A couple days ago, Andrew posted a news item titled Sphinx goes billions to the Sphinx web site.
Last but not least, Powered By section, now at 113 sites and counting, was updated and restyled. I had long wondered how much Sphinx search queries are performed per month if we sum all the sites using it, and whether we already hit 1B page views per month or not. Being open-source, there's no easy way to tell. But now with the addition of craigslist to Powered By list I finally know that we do. Many thanks to Jeremy Zawodny who worked hard on making that happen, my itch is no more. :-)
Well, I guess the cat's out of the bag! My first project at Craigslist was replacing MySQL FULLTEXT indexing with Sphinx. It wasn't the easiest road in the world, for a variety of reasons, but we got it all working and it's been humming along very well ever since. And I learned a heck of a lot about both Sphinx and craigslist internals in the process too.
I'm not going to go into a lot of details on the implementation here, other than to say Sphinx is faster and far more resource efficient than MySQL was for this task. In the MySQL and Search and Craigslist talk I'm giving at the 2009 MySQL Users Conference, I'll go into a lot more detail about the unique problems we had and how we solved them.
For what it's worth, the implementation isn't really done. I did update the search help page on the site to reflect some of the capabilities (hey, look! OR searches!) but there are features I have planned that I'd like to expose as time allows.

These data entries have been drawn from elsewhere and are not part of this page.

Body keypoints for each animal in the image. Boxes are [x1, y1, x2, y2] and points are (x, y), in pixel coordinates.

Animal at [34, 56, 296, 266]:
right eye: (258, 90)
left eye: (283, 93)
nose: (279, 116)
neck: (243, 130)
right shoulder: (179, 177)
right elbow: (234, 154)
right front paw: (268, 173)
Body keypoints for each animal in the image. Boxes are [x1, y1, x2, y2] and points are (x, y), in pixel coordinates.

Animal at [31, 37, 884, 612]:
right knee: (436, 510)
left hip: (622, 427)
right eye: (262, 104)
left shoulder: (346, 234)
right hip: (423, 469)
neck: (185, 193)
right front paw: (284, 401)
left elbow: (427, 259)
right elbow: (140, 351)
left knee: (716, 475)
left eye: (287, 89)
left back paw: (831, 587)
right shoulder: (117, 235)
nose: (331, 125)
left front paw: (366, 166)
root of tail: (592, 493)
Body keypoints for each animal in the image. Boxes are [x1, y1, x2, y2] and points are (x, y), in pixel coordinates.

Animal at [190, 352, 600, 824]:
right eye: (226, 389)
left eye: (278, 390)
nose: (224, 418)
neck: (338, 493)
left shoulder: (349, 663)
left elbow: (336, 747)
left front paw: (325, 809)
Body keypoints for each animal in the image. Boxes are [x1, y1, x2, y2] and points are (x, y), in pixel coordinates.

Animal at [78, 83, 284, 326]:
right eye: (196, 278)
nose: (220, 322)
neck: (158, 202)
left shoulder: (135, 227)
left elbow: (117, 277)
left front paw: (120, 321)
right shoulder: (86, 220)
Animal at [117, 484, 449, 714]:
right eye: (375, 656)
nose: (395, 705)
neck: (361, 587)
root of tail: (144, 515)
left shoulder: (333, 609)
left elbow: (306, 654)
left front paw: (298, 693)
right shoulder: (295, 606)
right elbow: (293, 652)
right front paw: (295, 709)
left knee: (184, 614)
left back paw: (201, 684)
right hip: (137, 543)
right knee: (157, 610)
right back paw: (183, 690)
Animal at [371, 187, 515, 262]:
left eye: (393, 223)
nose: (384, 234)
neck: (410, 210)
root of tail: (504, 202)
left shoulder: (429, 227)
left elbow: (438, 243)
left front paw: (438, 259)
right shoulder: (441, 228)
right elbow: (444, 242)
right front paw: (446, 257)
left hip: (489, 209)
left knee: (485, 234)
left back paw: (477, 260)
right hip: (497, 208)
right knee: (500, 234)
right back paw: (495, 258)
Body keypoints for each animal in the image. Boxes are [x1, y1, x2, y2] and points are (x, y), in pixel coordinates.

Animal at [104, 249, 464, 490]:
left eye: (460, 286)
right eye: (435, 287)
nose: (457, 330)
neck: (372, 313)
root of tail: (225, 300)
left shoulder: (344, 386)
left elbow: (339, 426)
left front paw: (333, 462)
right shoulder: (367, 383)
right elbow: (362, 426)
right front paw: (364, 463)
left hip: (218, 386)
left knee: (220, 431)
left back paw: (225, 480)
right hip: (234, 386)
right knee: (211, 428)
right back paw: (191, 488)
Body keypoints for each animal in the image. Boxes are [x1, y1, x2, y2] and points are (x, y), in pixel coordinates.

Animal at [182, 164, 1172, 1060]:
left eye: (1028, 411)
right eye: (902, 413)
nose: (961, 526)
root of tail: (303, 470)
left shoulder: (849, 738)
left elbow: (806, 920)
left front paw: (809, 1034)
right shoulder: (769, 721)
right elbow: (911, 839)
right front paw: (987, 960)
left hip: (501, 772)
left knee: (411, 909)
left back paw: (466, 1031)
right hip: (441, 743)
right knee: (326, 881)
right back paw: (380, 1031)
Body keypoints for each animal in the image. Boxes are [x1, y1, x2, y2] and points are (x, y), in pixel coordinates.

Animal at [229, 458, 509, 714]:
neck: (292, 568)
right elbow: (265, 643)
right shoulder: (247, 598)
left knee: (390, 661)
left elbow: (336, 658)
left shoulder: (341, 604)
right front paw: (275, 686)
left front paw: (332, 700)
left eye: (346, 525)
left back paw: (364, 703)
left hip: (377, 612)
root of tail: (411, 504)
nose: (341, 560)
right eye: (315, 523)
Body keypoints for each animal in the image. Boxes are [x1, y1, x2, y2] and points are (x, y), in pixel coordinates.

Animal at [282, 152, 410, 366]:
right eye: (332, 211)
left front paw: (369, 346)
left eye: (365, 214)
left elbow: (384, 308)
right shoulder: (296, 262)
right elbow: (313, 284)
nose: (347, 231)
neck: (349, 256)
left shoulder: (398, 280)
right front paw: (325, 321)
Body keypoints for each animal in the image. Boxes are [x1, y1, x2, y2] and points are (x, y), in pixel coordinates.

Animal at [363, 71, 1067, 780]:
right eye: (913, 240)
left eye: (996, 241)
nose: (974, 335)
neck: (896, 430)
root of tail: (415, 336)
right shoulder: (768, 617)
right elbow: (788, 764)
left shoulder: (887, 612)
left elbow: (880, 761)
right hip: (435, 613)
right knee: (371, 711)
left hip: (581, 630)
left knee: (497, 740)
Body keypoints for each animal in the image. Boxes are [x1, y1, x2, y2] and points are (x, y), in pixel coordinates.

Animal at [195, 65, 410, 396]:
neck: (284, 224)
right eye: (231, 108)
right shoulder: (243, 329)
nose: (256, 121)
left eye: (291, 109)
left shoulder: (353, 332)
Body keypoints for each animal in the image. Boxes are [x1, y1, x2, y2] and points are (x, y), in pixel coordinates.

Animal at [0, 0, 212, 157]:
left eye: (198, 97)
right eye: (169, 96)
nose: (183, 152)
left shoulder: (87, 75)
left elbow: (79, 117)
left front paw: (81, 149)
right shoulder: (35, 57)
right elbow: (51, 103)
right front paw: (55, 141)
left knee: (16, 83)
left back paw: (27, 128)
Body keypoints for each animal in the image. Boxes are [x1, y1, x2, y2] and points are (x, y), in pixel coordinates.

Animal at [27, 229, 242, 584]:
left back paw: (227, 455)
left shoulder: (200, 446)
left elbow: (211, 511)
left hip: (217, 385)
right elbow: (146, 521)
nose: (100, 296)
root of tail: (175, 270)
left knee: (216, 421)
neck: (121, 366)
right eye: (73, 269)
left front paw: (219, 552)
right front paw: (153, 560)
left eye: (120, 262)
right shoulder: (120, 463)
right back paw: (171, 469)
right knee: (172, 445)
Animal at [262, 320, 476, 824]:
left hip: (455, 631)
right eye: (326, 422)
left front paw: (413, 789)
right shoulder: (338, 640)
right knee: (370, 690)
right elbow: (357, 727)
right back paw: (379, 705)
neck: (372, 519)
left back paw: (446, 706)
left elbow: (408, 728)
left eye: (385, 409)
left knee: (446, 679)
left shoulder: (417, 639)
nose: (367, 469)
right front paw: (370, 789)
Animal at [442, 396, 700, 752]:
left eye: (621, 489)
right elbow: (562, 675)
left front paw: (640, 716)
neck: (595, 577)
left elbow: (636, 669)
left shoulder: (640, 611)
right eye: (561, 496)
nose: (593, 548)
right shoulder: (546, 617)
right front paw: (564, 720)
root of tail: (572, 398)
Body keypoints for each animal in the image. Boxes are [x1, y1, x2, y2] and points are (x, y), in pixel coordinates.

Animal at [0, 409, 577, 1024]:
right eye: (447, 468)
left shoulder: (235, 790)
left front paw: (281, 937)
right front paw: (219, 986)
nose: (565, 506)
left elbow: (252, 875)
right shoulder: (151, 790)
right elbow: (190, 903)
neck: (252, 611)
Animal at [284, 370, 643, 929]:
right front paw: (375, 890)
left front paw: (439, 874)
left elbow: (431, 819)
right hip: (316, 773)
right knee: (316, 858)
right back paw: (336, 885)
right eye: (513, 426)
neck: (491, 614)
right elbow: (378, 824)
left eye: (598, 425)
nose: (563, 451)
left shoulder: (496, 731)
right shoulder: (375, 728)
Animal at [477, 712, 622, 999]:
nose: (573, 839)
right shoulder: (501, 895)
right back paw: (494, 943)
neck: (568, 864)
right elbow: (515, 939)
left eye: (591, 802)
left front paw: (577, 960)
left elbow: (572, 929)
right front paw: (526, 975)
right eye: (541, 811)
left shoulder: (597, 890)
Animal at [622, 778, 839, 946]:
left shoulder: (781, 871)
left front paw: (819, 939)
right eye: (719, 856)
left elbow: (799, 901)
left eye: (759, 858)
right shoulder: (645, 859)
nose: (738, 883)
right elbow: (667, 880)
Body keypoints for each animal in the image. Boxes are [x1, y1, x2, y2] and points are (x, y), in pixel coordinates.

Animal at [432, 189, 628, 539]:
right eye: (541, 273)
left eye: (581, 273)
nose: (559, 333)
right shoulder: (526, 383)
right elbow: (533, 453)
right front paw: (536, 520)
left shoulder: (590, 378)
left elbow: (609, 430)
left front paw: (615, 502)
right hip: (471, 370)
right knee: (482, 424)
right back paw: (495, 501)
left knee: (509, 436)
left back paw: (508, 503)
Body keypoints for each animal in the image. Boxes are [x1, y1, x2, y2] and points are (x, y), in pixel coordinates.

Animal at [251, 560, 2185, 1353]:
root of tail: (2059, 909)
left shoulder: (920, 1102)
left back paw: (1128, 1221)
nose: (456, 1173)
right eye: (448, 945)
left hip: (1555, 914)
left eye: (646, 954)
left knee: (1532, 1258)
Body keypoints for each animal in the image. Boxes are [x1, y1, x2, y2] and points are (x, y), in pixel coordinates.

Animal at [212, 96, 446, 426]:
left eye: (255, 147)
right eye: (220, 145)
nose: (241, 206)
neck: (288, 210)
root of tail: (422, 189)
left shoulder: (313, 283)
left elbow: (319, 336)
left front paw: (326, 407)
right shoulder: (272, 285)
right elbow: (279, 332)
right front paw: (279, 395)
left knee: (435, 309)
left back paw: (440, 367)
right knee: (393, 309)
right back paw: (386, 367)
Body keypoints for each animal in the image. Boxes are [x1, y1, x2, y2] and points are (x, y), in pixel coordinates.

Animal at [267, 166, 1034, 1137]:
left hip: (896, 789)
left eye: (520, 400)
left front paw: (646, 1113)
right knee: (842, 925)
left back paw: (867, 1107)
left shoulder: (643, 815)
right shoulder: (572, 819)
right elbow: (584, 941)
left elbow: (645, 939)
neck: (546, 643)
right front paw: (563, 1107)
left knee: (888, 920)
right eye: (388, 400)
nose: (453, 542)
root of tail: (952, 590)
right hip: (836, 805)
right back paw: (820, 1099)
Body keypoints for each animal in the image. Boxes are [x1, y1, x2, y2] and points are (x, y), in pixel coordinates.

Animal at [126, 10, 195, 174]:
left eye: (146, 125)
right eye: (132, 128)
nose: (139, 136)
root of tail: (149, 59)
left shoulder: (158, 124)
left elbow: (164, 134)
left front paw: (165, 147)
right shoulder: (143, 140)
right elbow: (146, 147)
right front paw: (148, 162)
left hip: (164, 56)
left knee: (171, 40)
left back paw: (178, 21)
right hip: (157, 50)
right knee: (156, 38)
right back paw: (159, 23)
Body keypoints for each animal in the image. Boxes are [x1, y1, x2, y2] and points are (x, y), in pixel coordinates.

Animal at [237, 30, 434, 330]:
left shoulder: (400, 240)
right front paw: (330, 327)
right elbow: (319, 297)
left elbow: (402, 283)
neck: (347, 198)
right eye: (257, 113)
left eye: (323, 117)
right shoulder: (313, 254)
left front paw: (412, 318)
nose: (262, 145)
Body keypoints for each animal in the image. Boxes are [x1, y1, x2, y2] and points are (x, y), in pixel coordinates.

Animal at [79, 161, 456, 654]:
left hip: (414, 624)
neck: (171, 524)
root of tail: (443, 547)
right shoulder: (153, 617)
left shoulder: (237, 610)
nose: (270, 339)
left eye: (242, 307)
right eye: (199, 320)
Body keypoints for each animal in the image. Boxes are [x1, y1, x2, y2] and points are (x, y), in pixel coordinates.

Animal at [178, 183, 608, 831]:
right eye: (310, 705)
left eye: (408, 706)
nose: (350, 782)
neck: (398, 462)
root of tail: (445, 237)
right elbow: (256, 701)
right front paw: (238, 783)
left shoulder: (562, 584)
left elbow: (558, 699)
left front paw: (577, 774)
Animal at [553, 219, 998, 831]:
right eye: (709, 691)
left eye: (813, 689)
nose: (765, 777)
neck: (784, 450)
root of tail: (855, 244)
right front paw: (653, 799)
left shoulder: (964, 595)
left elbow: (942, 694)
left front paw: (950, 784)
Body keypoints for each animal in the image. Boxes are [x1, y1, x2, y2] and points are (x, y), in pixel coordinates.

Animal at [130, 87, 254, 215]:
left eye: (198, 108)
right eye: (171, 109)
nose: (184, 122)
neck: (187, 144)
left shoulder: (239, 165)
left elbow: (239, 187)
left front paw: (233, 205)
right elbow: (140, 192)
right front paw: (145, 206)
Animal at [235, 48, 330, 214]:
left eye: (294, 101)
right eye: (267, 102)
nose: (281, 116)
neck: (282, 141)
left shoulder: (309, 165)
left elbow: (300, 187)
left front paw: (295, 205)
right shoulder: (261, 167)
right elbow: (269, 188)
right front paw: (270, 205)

Posted by jzawodn at January 16, 2009 09:55 AM
Does Craigslist publish any aggregate statistics on cities or categories of ads?
I am just a little curious, have you guys tried Apache Solr. If so, can you elaborate more on what were the factors that convinced you to prefer one over the other (Was tight integration with MySQL key to this decision?).
Sidarth:
I definitely looked at Solr but found out about it semi-late in the process. From the few days I tested it, I believe it also could have served us well. In fact, some of the techniques it uses for index replication are similar to those I developed around Sphinx.
I've deployed sites on both Sphinx and Lucene (the library that forms the foundation of Solr). Sphinx is easier to get started with, and has more sensible defaults. Lucene/Solr is more modular, and easier to customize.
Kai, i-gordiy -
Yes it does. It supports both SBCS and UTF-8 encodings and you can easily customize the charset to your liking.
Well, at least you got through it.
Misty Faucheux
Community Relations/Social Media Manager, Viscape.com
What about the relevancy tuning? How easy it is to do that in Sphinx?
Hi Jeremy
Could you tell me how fast Sphinx is at merging delta indexes into the primary index? Also, do you use mysql for tracking which posts need to be indexed and merged?
Thanks!
Tony
I've used Sphinx on some major production sites, it's much quicker then MySQL FULLTEXT and hugely expandable.
Can't wait for future releases
One thing you could look into if you have a chance is 'common' words. Craigslist automatically skips any short or common words in searches. This is good for obvious reasons. However, sometimes the short words are necessary. (ie Ford Model T - the T is important). Most search engines allow you to bypass the common words filter by adding a + before necessary words, or by enclosing a phrase in quotations.
Unfortunately, not only do these not work on craigslist, if the 'common' word is in quotes, it doesn't even show the message saying that it's removed it from the search! So if you search for "ford model t" in quotes, you'll get any "ford model" and no explanation as to why.
Anyway, thanks for listening, and keep up the good work!
Instead of depending on a plugin you can directly configure sphnix search to your search engine. i have already done it and its pretty simple see this post http://flexlearner.wordpress.com/2009/12/03/sphinx-search/
Hi,
I've been following most of your posts, but have encountered quite a sticky problem that I'm struggling to resolve...
I'm doing some product searches with Sphinx, but when searching model numbers, I can't come up with a way to cleverly resolve model numbers.
For e.g. if someone searches for a Sony Bravia KLV40V400A where the actual model number is KLV-40V400A, sphinx can't match it as it sees it as a whole word. I can do some clever processing by pre-parsing the KLV40V400A to something like "KLV KLV-40 KLV-40V400A KLV 40 V 400 A", etc. However pushing this through throws sphinx's weighting into chaos and I get more random products returned.
Have you ever attempted to solve such a problem with Craigslist?
Cheers,
Joe
Joe:
One technique is to remove the hyphen(s) from both the query and the source text at indexing time. It doesn't solve all problems but it does make "ford f-150" and "ford f150" come up for the same search.
Jeremy
Thanks. I'll see how that affects my situation.
Regards,
Joe
somewhat off-topic, but how does this site search all of craigslist? it's allofcraigs.com
@John
It uses a google custom search. Essentially it enters your query into google and adds 'site:craigslist.org' to make it search craigslist. Adds a few extras too as I recall.